Your answer must be an exact transcription of the data, with every picture omitted.

(INPUT FOR THIS TASK begins)

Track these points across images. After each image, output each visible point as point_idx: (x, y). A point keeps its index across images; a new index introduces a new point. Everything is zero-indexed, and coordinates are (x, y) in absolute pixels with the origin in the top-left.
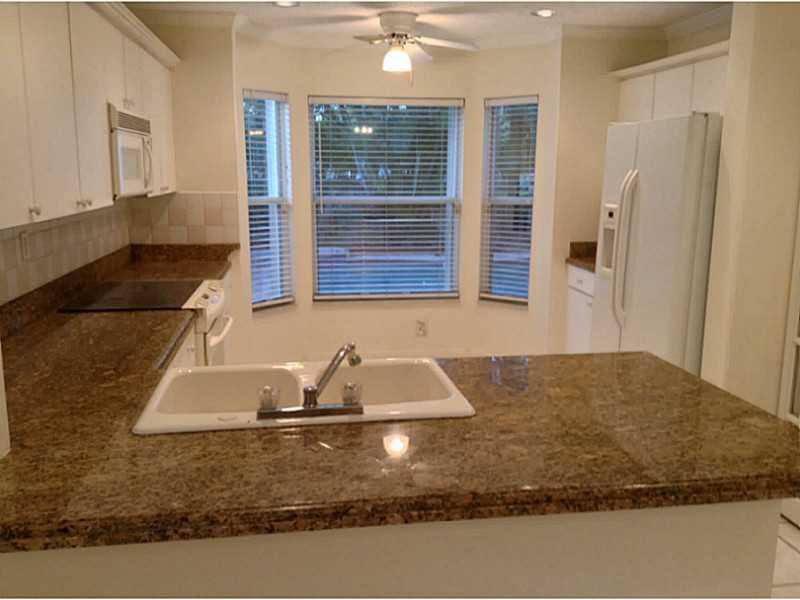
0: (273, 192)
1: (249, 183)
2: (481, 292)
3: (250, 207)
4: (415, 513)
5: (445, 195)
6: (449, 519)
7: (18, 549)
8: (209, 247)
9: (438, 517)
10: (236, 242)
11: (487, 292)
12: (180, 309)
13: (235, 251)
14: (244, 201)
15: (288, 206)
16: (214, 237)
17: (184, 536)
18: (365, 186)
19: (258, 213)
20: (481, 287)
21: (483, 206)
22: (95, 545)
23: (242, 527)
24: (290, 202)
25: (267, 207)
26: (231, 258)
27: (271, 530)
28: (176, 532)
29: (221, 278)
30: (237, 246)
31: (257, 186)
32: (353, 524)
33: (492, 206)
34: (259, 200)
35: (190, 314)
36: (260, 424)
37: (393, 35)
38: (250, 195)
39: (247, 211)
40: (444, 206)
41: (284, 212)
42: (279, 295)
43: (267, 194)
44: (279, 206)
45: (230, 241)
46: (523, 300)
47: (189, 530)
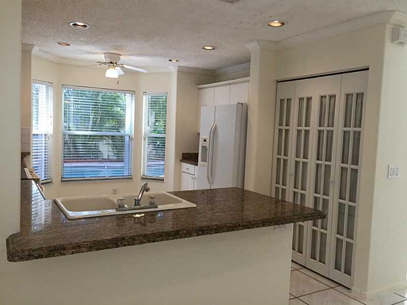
2: (142, 175)
4: (201, 232)
6: (211, 234)
7: (62, 255)
9: (207, 233)
11: (145, 175)
13: (28, 156)
20: (142, 173)
22: (92, 251)
23: (144, 240)
24: (51, 133)
25: (38, 135)
27: (154, 242)
28: (121, 244)
30: (29, 153)
37: (111, 63)
39: (32, 136)
46: (161, 178)
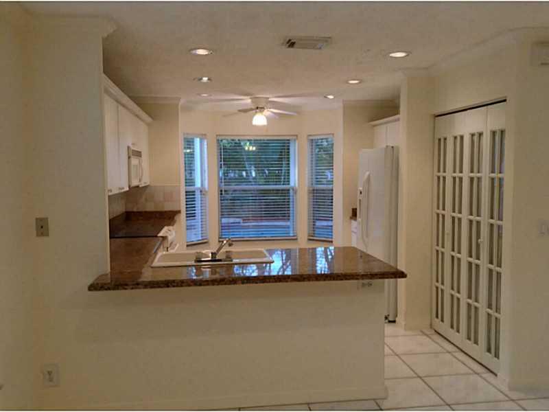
0: (198, 184)
1: (186, 180)
2: (309, 236)
3: (186, 192)
5: (289, 184)
8: (166, 212)
10: (178, 209)
11: (312, 236)
12: (156, 236)
13: (179, 214)
14: (183, 189)
15: (206, 192)
16: (168, 207)
17: (174, 286)
18: (252, 180)
19: (190, 195)
20: (309, 233)
21: (309, 190)
24: (207, 189)
25: (194, 192)
26: (176, 218)
29: (173, 225)
30: (179, 212)
31: (190, 181)
32: (225, 284)
33: (314, 190)
34: (191, 189)
35: (161, 239)
36: (195, 264)
37: (257, 108)
38: (186, 186)
39: (185, 194)
40: (289, 190)
41: (204, 194)
42: (200, 238)
43: (194, 185)
44: (201, 191)
45: (176, 209)
46: (330, 240)
47: (175, 284)
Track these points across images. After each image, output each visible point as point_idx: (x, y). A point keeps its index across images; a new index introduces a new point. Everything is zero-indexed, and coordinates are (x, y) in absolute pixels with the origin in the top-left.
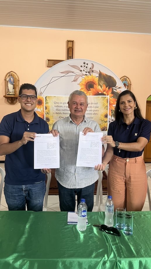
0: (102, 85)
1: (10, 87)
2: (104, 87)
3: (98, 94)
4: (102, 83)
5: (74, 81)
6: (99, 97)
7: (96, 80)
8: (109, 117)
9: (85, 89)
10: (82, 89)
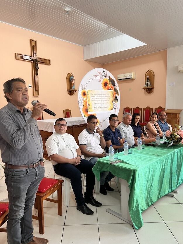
2: (111, 85)
5: (99, 81)
6: (109, 91)
7: (108, 81)
8: (113, 102)
9: (104, 86)
10: (103, 86)
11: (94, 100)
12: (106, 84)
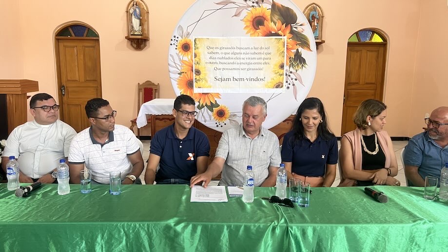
0: (276, 21)
1: (136, 22)
2: (279, 24)
3: (270, 34)
4: (276, 18)
5: (235, 16)
6: (271, 39)
7: (268, 13)
8: (286, 67)
9: (251, 27)
10: (247, 27)
11: (214, 61)
12: (258, 22)
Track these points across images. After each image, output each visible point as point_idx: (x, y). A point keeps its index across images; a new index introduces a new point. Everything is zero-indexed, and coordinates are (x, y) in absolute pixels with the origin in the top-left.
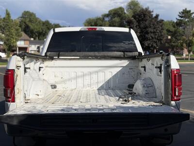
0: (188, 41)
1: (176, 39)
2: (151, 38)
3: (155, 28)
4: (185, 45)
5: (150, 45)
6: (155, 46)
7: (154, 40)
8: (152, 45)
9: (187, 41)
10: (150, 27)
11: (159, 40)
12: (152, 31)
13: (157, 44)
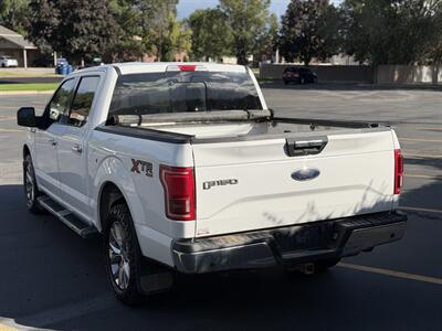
0: (161, 41)
1: (128, 31)
2: (86, 32)
3: (92, 9)
4: (154, 48)
5: (85, 48)
6: (97, 50)
7: (94, 36)
8: (89, 48)
9: (158, 40)
10: (82, 6)
11: (103, 36)
12: (88, 15)
13: (99, 46)
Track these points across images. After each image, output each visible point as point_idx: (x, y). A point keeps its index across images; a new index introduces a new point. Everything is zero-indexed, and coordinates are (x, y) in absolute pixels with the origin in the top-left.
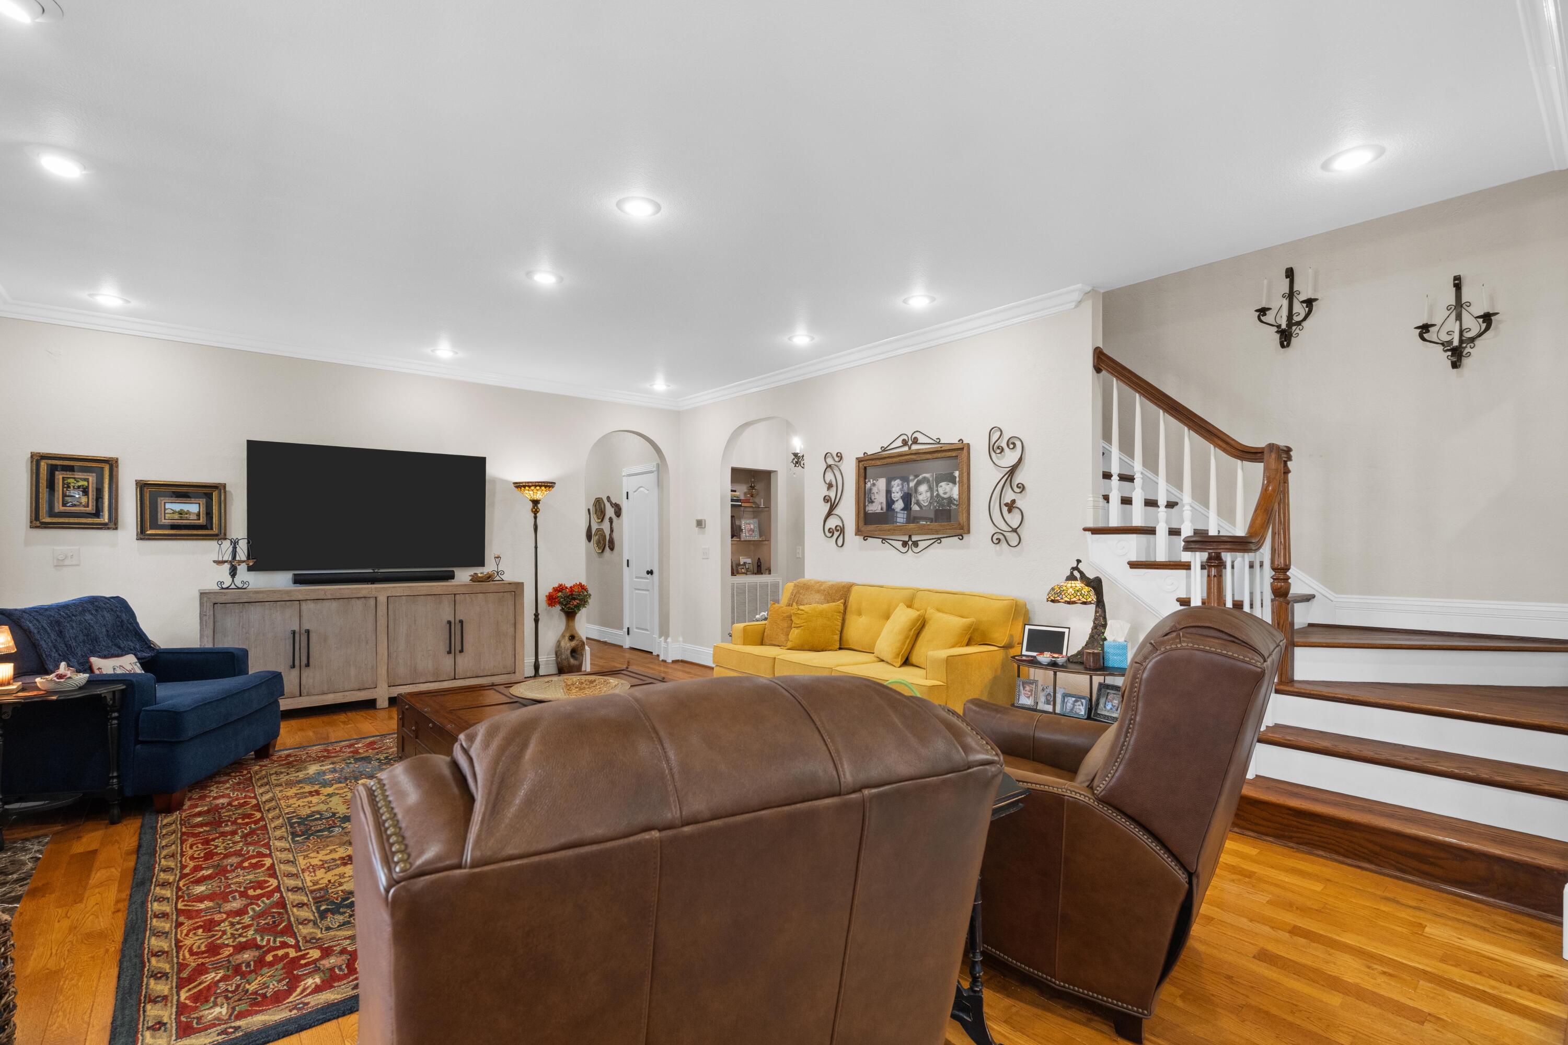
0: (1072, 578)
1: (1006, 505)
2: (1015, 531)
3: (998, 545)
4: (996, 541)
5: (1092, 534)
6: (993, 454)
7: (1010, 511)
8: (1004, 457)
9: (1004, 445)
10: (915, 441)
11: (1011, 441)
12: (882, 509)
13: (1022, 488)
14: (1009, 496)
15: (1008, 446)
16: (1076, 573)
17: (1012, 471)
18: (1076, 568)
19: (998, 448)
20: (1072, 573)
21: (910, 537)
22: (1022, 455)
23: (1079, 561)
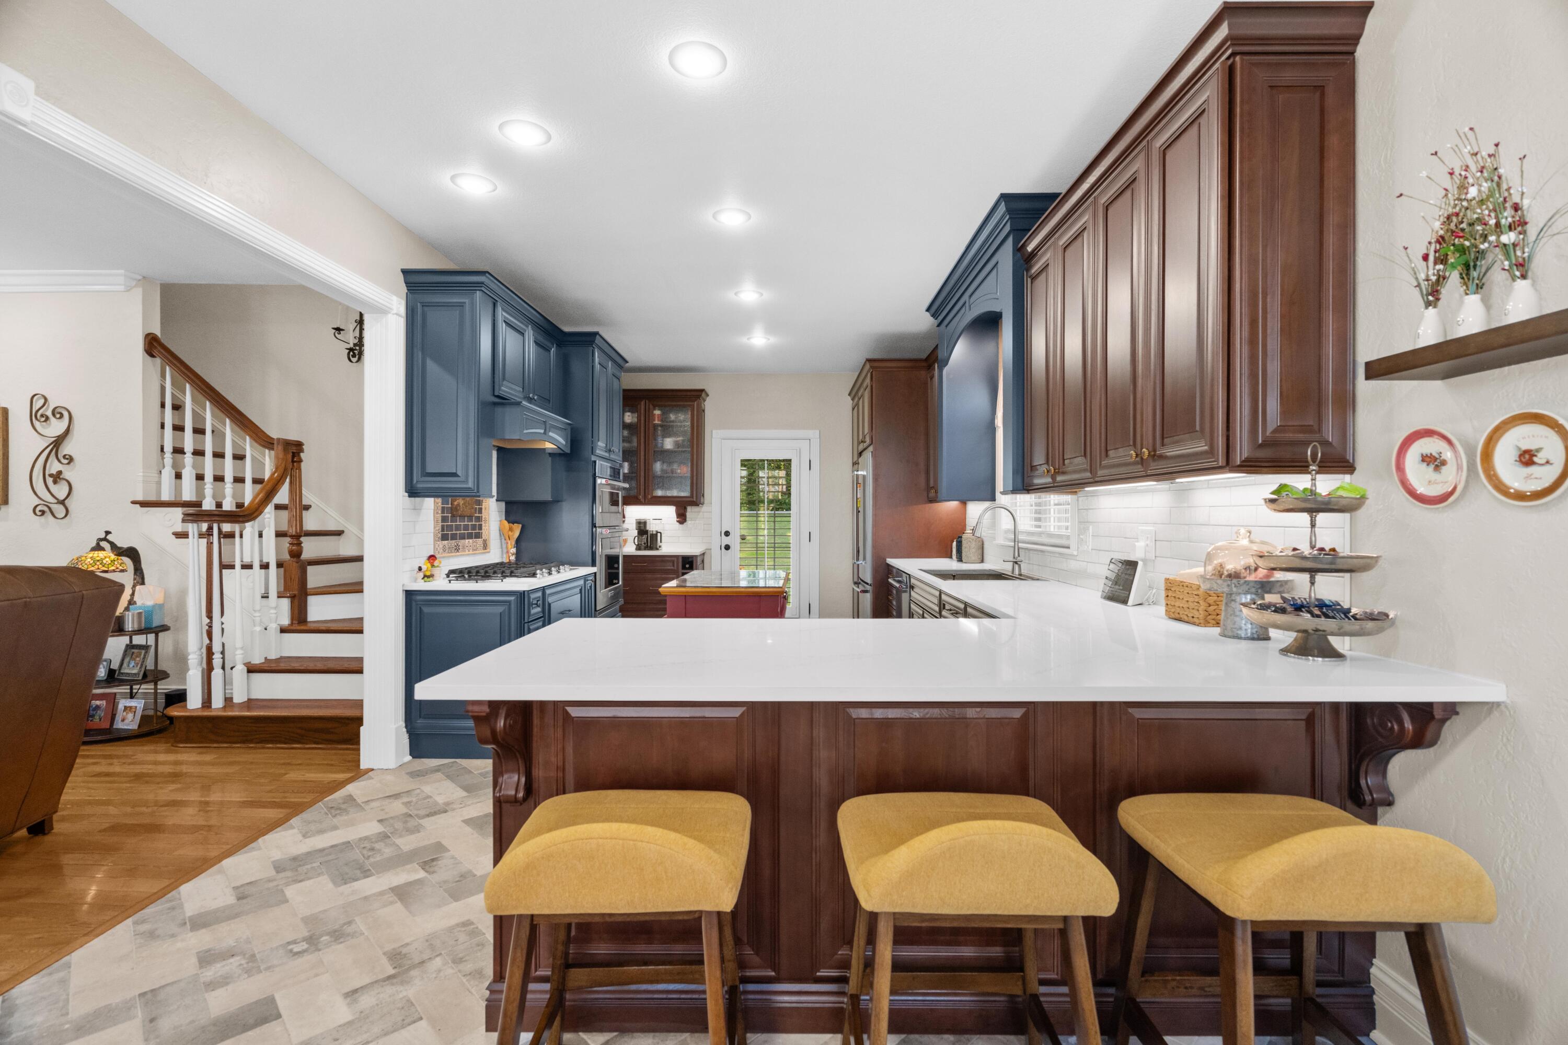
0: (98, 548)
1: (51, 475)
2: (62, 502)
3: (42, 517)
4: (39, 513)
5: (141, 506)
6: (37, 424)
7: (55, 482)
8: (50, 425)
9: (49, 413)
11: (59, 410)
13: (70, 460)
14: (54, 467)
15: (54, 415)
16: (103, 544)
17: (58, 442)
18: (105, 539)
19: (42, 416)
20: (98, 544)
22: (69, 427)
23: (108, 533)
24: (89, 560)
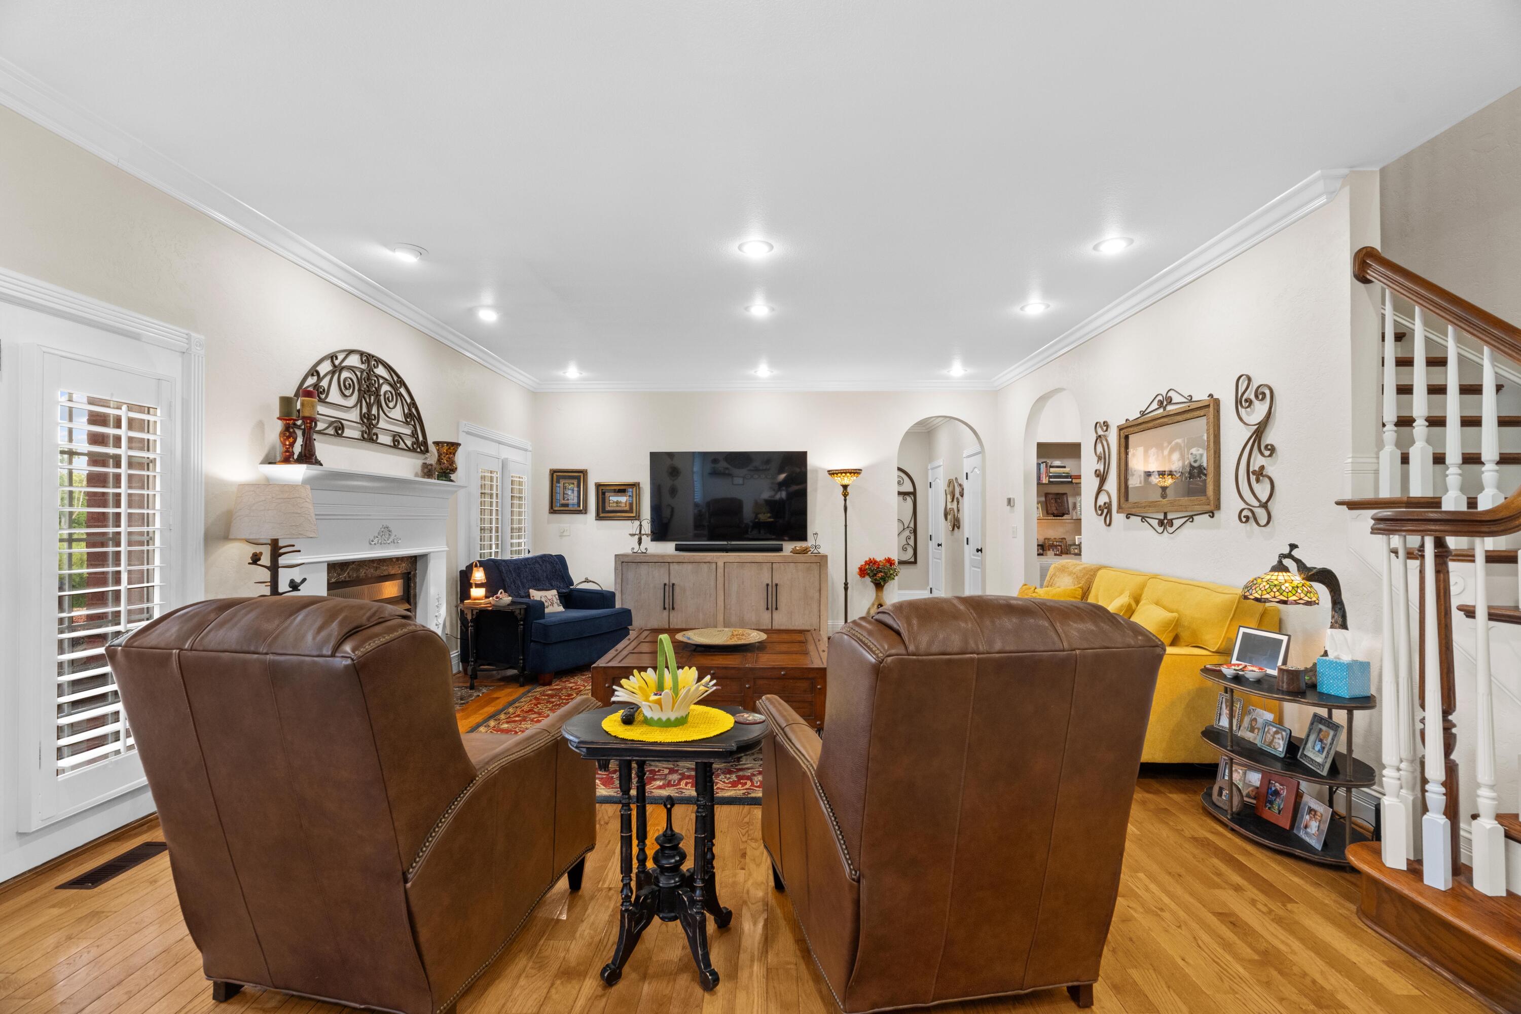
0: (1280, 567)
1: (1254, 472)
2: (1265, 506)
3: (1248, 524)
4: (1244, 520)
5: (1349, 509)
6: (1242, 411)
7: (1258, 481)
8: (1253, 411)
9: (1252, 397)
10: (1170, 401)
11: (1260, 390)
12: (1140, 483)
13: (1272, 449)
14: (1258, 461)
15: (1257, 397)
16: (1287, 562)
17: (1260, 431)
18: (1289, 556)
19: (1246, 401)
20: (1280, 562)
21: (1165, 514)
22: (1270, 408)
23: (1293, 547)
24: (1264, 584)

(INPUT FOR THIS TASK ends)

- [RESPONSE FOR THIS EXERCISE]:
Track these points across images. After each image, output each visible point as point_idx: (x, y). A point keeps its index across images; a new index introduces a new point. Everything is zero-indexed, and coordinates are (x, y) in absolute pixels with the origin in the top-left.
0: (273, 192)
1: (249, 183)
2: (481, 292)
3: (250, 207)
4: (415, 513)
5: (445, 195)
6: (449, 519)
7: (18, 549)
8: (209, 247)
9: (438, 517)
10: (236, 242)
11: (487, 292)
12: (180, 309)
13: (235, 251)
14: (244, 201)
15: (288, 206)
16: (214, 237)
17: (184, 536)
18: (365, 186)
19: (258, 213)
20: (481, 287)
21: (483, 206)
22: (95, 545)
23: (242, 527)
24: (290, 202)
25: (267, 207)
26: (231, 258)
27: (271, 530)
28: (176, 532)
29: (221, 278)
30: (237, 246)
31: (257, 186)
32: (353, 524)
33: (492, 206)
34: (259, 200)
35: (190, 314)
36: (260, 424)
37: (393, 35)
38: (250, 195)
39: (247, 211)
40: (444, 206)
41: (284, 212)
42: (279, 295)
43: (267, 194)
44: (279, 206)
45: (230, 241)
46: (523, 300)
47: (189, 530)
2: (142, 175)
4: (201, 232)
6: (211, 234)
7: (62, 255)
9: (207, 233)
11: (145, 175)
13: (28, 156)
20: (142, 173)
22: (92, 251)
23: (144, 240)
24: (51, 133)
25: (38, 135)
27: (154, 242)
28: (121, 244)
30: (29, 153)
37: (111, 63)
39: (32, 136)
46: (161, 178)
0: (198, 184)
1: (186, 180)
2: (309, 236)
3: (186, 192)
5: (289, 184)
8: (166, 212)
10: (178, 209)
11: (312, 236)
12: (156, 236)
13: (179, 214)
14: (183, 189)
15: (206, 192)
16: (168, 207)
17: (174, 286)
18: (252, 180)
19: (190, 195)
20: (309, 233)
21: (309, 190)
24: (207, 189)
25: (194, 192)
26: (176, 218)
29: (173, 225)
30: (179, 212)
31: (190, 181)
32: (225, 284)
33: (314, 190)
34: (191, 189)
35: (161, 239)
36: (195, 264)
37: (257, 108)
38: (186, 186)
39: (185, 194)
40: (289, 190)
41: (204, 194)
42: (200, 238)
43: (194, 185)
44: (201, 191)
45: (176, 209)
46: (330, 240)
47: (175, 284)
Track these points across images. After each image, output each visible point as point_idx: (x, y). A point keeps its index across images; a new index introduces a new point. Everything is zero-indexed, and coordinates are (x, y) in absolute pixels with the origin in the top-left.
0: (102, 85)
1: (10, 87)
2: (104, 87)
3: (98, 94)
4: (102, 83)
5: (74, 81)
6: (99, 97)
7: (96, 80)
8: (109, 117)
9: (85, 89)
10: (82, 89)
2: (111, 85)
5: (99, 81)
6: (109, 91)
7: (108, 81)
8: (113, 102)
9: (104, 86)
10: (103, 86)
11: (94, 100)
12: (106, 84)
0: (276, 21)
1: (136, 22)
2: (279, 24)
3: (270, 34)
4: (276, 18)
5: (235, 16)
6: (271, 39)
7: (268, 13)
8: (286, 67)
9: (251, 27)
10: (247, 27)
11: (214, 61)
12: (258, 22)
Track these points across images. After each image, output each visible point as point_idx: (x, y). A point keeps its index across images; a new index introduces a new point. Everything is zero-indexed, and coordinates are (x, y) in absolute pixels with the origin in the top-left.
0: (188, 41)
1: (176, 39)
2: (151, 38)
3: (155, 28)
4: (185, 45)
5: (150, 45)
6: (155, 46)
7: (154, 40)
8: (152, 45)
9: (187, 41)
10: (150, 27)
11: (159, 40)
12: (152, 31)
13: (157, 44)
0: (161, 41)
1: (128, 31)
2: (86, 32)
3: (92, 9)
4: (154, 48)
5: (85, 48)
6: (97, 50)
7: (94, 36)
8: (89, 48)
9: (158, 40)
10: (82, 6)
11: (103, 36)
12: (88, 15)
13: (99, 46)
Track these points across images. After each image, output each visible point as point_idx: (x, y). A point keeps its index across images; a new index introduces a new point. Everything is zero-indexed, and coordinates are (x, y) in absolute pixels with the origin in the top-left.
0: (1072, 578)
1: (1006, 505)
2: (1015, 531)
3: (998, 545)
4: (996, 541)
5: (1092, 534)
6: (993, 454)
7: (1010, 511)
8: (1004, 457)
9: (1004, 445)
10: (915, 441)
11: (1011, 441)
12: (882, 509)
13: (1022, 488)
14: (1009, 496)
15: (1008, 446)
16: (1076, 573)
17: (1012, 471)
18: (1076, 568)
19: (998, 448)
20: (1072, 573)
21: (910, 537)
22: (1022, 455)
23: (1079, 561)
0: (98, 548)
1: (51, 475)
2: (62, 502)
3: (42, 517)
4: (39, 513)
5: (141, 506)
6: (37, 424)
7: (55, 482)
8: (50, 425)
9: (49, 413)
11: (59, 410)
13: (70, 460)
14: (54, 467)
15: (54, 415)
16: (103, 544)
17: (58, 442)
18: (105, 539)
19: (42, 416)
20: (98, 544)
22: (69, 427)
23: (108, 533)
24: (89, 560)
0: (1280, 567)
1: (1254, 472)
2: (1265, 506)
3: (1248, 524)
4: (1244, 520)
5: (1349, 509)
6: (1242, 411)
7: (1258, 481)
8: (1253, 411)
9: (1252, 397)
10: (1170, 401)
11: (1260, 390)
12: (1140, 483)
13: (1272, 449)
14: (1258, 461)
15: (1257, 397)
16: (1287, 562)
17: (1260, 431)
18: (1289, 556)
19: (1246, 401)
20: (1280, 562)
21: (1165, 514)
22: (1270, 408)
23: (1293, 547)
24: (1264, 584)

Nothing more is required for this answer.